In “Encyclopaedist Rivalry, Classificatory Commonality, Illusory Universality” Hope Olsen, Juliet Nielsen, and Shona Dippie examine the cultural construction of classification systems by deconstructing encyclopedic texts produced by Jean d’Alembert, Denis Diderot, and Samuel Taylor Coleridge. Their findings suggest the presence of biases within certain classification structures with the “potential to erase cultural identity.” Specifically, the authors assert that the hierarchical structure of mutually exclusive categories presented by Coleridge and d’Alembert (and, to a lesser degree, Diderot) “result in a homogeneity that denies difference and identity.” The article offers excerpts of the texts, careful descriptions of the classification systems put forth within them, as well as analyses of the cultural and historical underpinnings of each. By revealing the potential for bias within the classification structures of the selected texts, the authors hope to encourage alternative approaches to these widely embraced forms of knowledge organization. (457, 463-464)
Following a brief introduction and an explanation of their methods used to encode the texts, the authors denote some key differences between the French and English schools of classification. The first of these deals with purpose. Diderot and d’Alembert, influenced by the French Revolution, sought to supplant the traditional authorities of crown and church with enlightened reason. Their inspiration, therefore, was grounded heavily in the European Renaissance. Coleridge saw the French Revolution as an attack on legitimate sources of logic and reason, primarily the divine, esteeming the order and method found within medieval England’s scholastic curricula—the trivium and quadrivium. But while the French and English writers “seem leagues apart” in terms of purpose and history, the authors contend that their texts express several important commonalities. (458-460)
The authors claim that Coleridge and d’Alembert shared a belief in the universal structure of knowledge organized in mutually exclusive categories arranged according to teleological progression and hierarchical primacy. The basis for mutually exclusive categories is found both within d’Alembert’s concept of “impenetrability,” which divides space into categories separated by the unique properties of the bodies they contain, and Coleridge’s differentiation of the uniting and progressive attributes of, respectively, law and theory. In addition, both writers saw knowledge as working toward human progress, a purpose that, according to the article, resulted in the logical subdivisions of classification presented by each. Coupled with this teleological progression was also an adherence to hierarchical arrangement. The authors ably show that Diderot and Coleridge classified objects and ideas by nesting categories representing them within one another, reducing and expanding knowledge in order to promote a generalized portrait of reality. (460-462)
While the classification schemes presented by the English and French thinkers might be applied universally, the authors contend that they are limited to western thought. The categories of classification suggested by Diderot and Coleridge, based on a progression of culture advancing certain principles of knowledge over others means that “cultures not characterized by these principles are not able to have knowledge, are not authoritative and lack identity.” (463) Olsen, Nielsen, and Dippie make a strong argument. It is important for organizers of information to deconstruct the theories and philosophies beneath the classification structures they employ, to point out potential flaws, and to work toward improvement.
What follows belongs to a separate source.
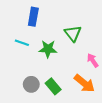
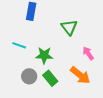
cyan line: (22, 43) -> (19, 45), moved
green star: (48, 49) -> (44, 55), moved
A system widely embraced and accepted to be universal in application may turn out to be exclusionary. However, classification professionals often have limited resources available to manage an ever-expanding abundance of information and, therefore, have to make the most of the systems in place. Perhaps the best that can be hoped for, and what the authors of this article assert, is that alternative approaches can work alongside traditional ones to foster greater cultural inclusivity.